Budget Day 2024
Hereby we would like to inform you again about the tax measures proposed by the Cabinet Sept. 17, 2024, on Budget Day.
Through the proposed measures, the Cabinet wants to contribute to sound public finances, improve the purchasing power of mainly vulnerable groups and working middle-income earners, and strengthen the business climate. In addition, the Cabinet sees the need for simplification of the tax system and more consistent taxation.
The submitted bills are not yet final. In the coming months, the Tax Plan 2025 will be debated in parliament. The second chamber can still make amendments. Subsequently, the measures will not take effect until the legislative amendments are published in the Official Gazette.
Below are some key proposed measures from the cabinet.
Additional tax bracket in box 1
There will be a third income tax bracket. The first tax bracket that applies to income up to €38,441 will be reduced to 35.82%. The second bracket of 37.48% applies to an income between € 38,441 and € 76,817 per year. With this, the cabinet improves the purchasing power for middle-income and various vulnerable groups.
Box 2 rate adjustment
The rate of the second bracket for income or gains from a substantial interest will be reduced from 33% to 31% in 2025. The rate for the first bracket will remain 24.5% for the first €67,000 (€134,000 for tax partners).
SME profit exemption
Clients who enjoy business profits for income tax purposes can take advantage of the SME profit exemption. This will be reduced from 13.31% to 12.7% in 2025.
Tax credits
A number of tax credits are being adjusted.

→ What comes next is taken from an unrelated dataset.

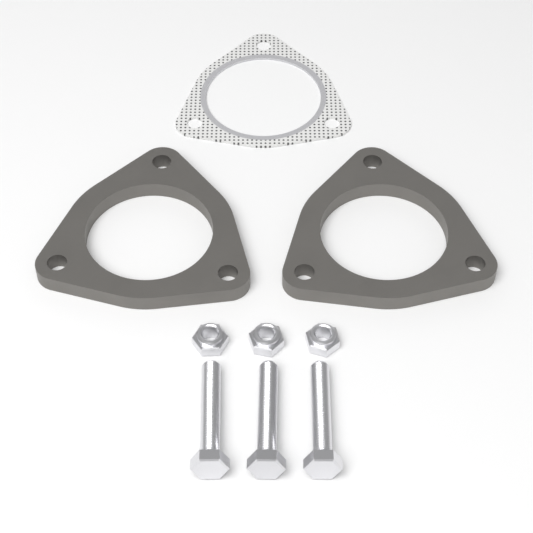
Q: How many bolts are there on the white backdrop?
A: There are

- The maximum general tax credit will be reduced, its reduction in percentage will be slower than in 2024;
- The labor discount goes up a fraction;
- The (single) elderly tax credit goes up a fraction;
- The income-dependent combination discount goes up a fraction, in addition, it will not be abolished as of 2025 but will be phased out from 2027. This will be related to an adjustment of the childcare allowance from 2027.
Adaptation of business succession schemes
The following four measures are proposed by the Cabinet for in the business succession scheme and the pass-through scheme:
- Limit scope of both schemes to regular shares with a minimum 5% interest in issued capital.

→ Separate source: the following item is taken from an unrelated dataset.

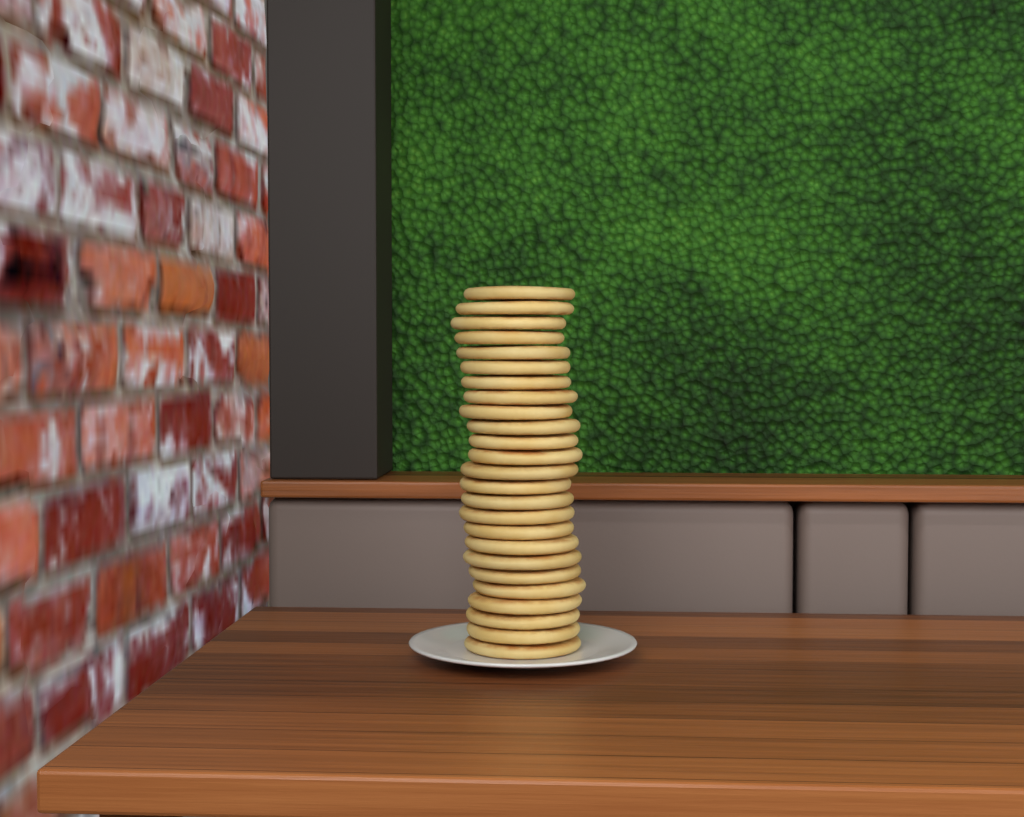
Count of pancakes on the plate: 25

- The possession and continuation requirement in the business succession scheme is shortened to three years.
- Unintended use of the schemes will be addressed, such as walker investments and the double BOR.
Parts 1 and 3 have an intended effective date of Jan. 1, 2026, and part 2 should take effect Jan. 1, 2025.

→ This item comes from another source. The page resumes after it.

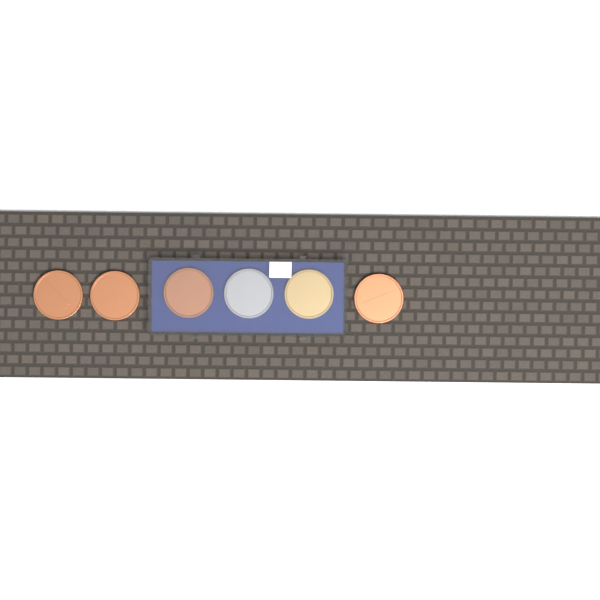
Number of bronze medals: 4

Additional transportation expenses due to illness or disability
For visiting a doctor, hospital or pharmacy, a fixed amount of 23 cents per kilometer is deductible. People who have additional transportation costs due to a serious illness or disability may additionally deduct a fixed amount of €925.
Reduced VAT rate abolished
The reduced VAT rate for such things as culture, books and overnight stays in hotels and vacation homes will be abolished. The general rate of 21% will apply to these from January 1, 2026.
Housing Market
The transfer tax rate for homes, not for owner-occupancy, will go from 10.4% to 8% on January 1, 2026. This will apply particularly to homes purchased by investors for rental purposes.
Box 3 (wealth tax)
The Cabinet has decided on who is eligible for additional box 3 legal recovery following the Supreme Court ruling of June 6, 2024. A broad target group was chosen.
All taxpayers with a final assessment imposed or to be imposed after the Christmas ruling of Dec. 24, 2021, can file a notice of objection or request an ex officio review indicating that they wish to use the actual return form. As things stand, the form will be made available by the Tax Administration in the summer of 2025. Filing an objection or requesting an ex officio review will only be effective if it can be demonstrated that the actual return was lower than the assumed fixed return.